The numbers will vary here according to longevity and interest rates, but the bill is huge, and it will have to be paid with tax money.


You know what’s happened since then: lower tax rates and far lower job creation.

By this logic, we should undo the large increases in government spending since 2000 as well. Works for me.


Had you checked the first google result for United States debt, you would have found where the confusion is coming from: the national debt is 14.5 trillion, and the total debt is 54 trillion (Source: http://www.usdebtclock.org/). I'm guessing "total debt" according to the debt clock includes things like state governments and private citizens, although Wikipedia claims that the 14.5 trillion figure is total debt (http://en.wikipedia.org/wiki/United_States_public_debt).


Buffet who should know better: correlation doesn't imply causation


Stop spreading lies - it's incomplete data! Do you work at FOX News or something?

It’s true that the top 1 percent of wage earners paid 38 percent of the federal income taxes in 2008. But people forget that the income tax is less than half of federal taxes and only one-fifth of taxes at all levels of government.

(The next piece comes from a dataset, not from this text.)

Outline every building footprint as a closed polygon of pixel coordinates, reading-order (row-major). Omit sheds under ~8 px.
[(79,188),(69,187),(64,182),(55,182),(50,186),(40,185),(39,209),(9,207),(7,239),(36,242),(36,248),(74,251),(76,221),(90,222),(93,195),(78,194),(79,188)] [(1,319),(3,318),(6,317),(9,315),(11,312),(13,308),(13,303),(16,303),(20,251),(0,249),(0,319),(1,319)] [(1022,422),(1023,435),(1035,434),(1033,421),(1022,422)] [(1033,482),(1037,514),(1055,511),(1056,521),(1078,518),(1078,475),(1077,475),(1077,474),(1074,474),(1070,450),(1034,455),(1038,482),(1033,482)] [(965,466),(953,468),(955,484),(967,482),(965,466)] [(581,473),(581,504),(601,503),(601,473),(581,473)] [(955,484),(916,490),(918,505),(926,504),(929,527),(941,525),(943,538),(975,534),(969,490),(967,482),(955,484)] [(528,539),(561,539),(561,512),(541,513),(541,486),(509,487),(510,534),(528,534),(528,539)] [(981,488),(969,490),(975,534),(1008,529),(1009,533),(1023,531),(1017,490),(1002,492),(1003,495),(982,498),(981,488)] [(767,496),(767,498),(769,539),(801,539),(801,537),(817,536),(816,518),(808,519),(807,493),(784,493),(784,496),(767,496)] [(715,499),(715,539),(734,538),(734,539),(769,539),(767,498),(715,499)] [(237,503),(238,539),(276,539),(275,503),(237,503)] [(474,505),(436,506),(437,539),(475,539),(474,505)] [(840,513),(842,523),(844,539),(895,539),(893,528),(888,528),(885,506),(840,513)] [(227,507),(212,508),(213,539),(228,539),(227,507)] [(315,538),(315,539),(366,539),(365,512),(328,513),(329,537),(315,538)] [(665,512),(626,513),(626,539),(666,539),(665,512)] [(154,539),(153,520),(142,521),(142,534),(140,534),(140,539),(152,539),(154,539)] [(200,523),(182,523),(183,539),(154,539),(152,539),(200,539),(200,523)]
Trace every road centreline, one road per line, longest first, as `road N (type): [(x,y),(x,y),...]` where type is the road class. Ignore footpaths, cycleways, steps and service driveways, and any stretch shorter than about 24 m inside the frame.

Social Security, Medicare and unemployment insurance taxes (known as payroll taxes) are paid mostly by the bottom 90 percent of wage earners. That’s because, once you reach $106,800 of income, you pay no more for Social Security, though the much smaller Medicare tax applies to all wages. Warren Buffett pays the exact same amount of Social Security taxes as someone who earns $106,800.


Do you work at FOX News or something?

Unnecessarily inflammatory remark.


Not really, yummyfajitas is guilty of intellectual dishonesty, so this seems like quite a pertinent response.